In a council vote for a proposal, there a nine council members. There is a 60% chance that each council person will vote in favour of the proposal. What is then likelihood that the proposal will pass?

So, this means that 5 or greater members must vote in favour.

These are independent events, so the odds that 5 vote in favour is $0.6 * 0.6 * 0.6 * 0.6 * 0.6 = 0.07776$,
that 6 vote in favour is $0.6 * 6 = 0.046$, that 7 vote in favour is $0.6 ^ 7 = 0.0279 $, that 8 vote in favour is $0.6 ^ 8 = 0.0167$ and that 9 vote in favour is $0.01$. Add all these up and I get 0.177 percent.
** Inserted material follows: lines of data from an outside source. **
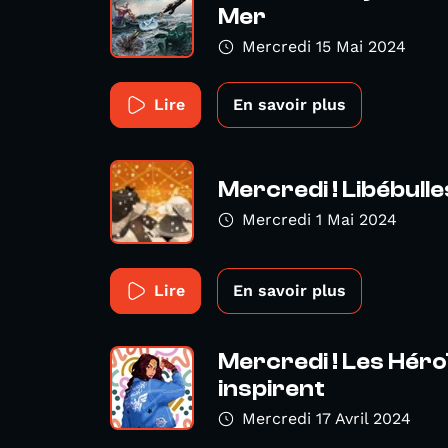
Mer
Mercredi 15 Mai 2024
Lire
En savoir plus
Mercredi ! Libébull
Mercredi 1 Mai 2024
Lire
En savoir plus
Mercredi ! Les Héro
inspirent
Mercredi 17 Avril 2024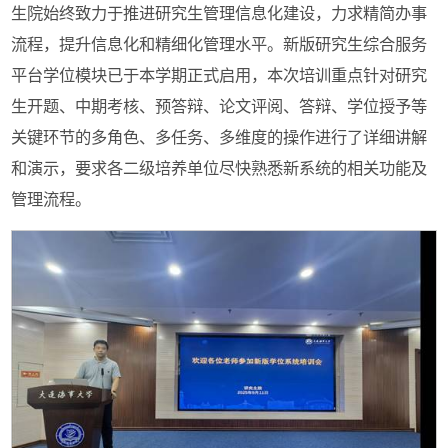
生院始终致力于推进研究生管理信息化建设，力求精简办事
流程，提升信息化和精细化管理水平。新版研究生综合服务
平台学位模块已于本学期正式启用，本次培训重点针对研究
生开题、中期考核、预答辩、论文评阅、答辩、学位授予等
关键环节的多角色、多任务、多维度的操作进行了详细讲解
和演示，要求各二级培养单位尽快熟悉新系统的相关功能及
管理流程。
So this is incorrect, how do I fix my calculation to make it correct?

 

[MarkFL]

For each particular number of yes votes, let's say there are $k$ yes votes, and so $9-k$ no votes, we have to compute how many ways there are to choose $k$ from $9$ and then multiply that by the probability for one particular way to make that choice:

\(\displaystyle {9 \choose k}(0.6)^k(0.4)^{9-k}\)

And then, calling the event that it passes $X$, to find the probability of $X$ happening, we need to sum these up for $k=5$ to $k=9$:

\(\displaystyle P(X)=\sum_{k=5}^{9}\left({9 \choose k}(0.6)^k(0.4)^{9-k}\right)\)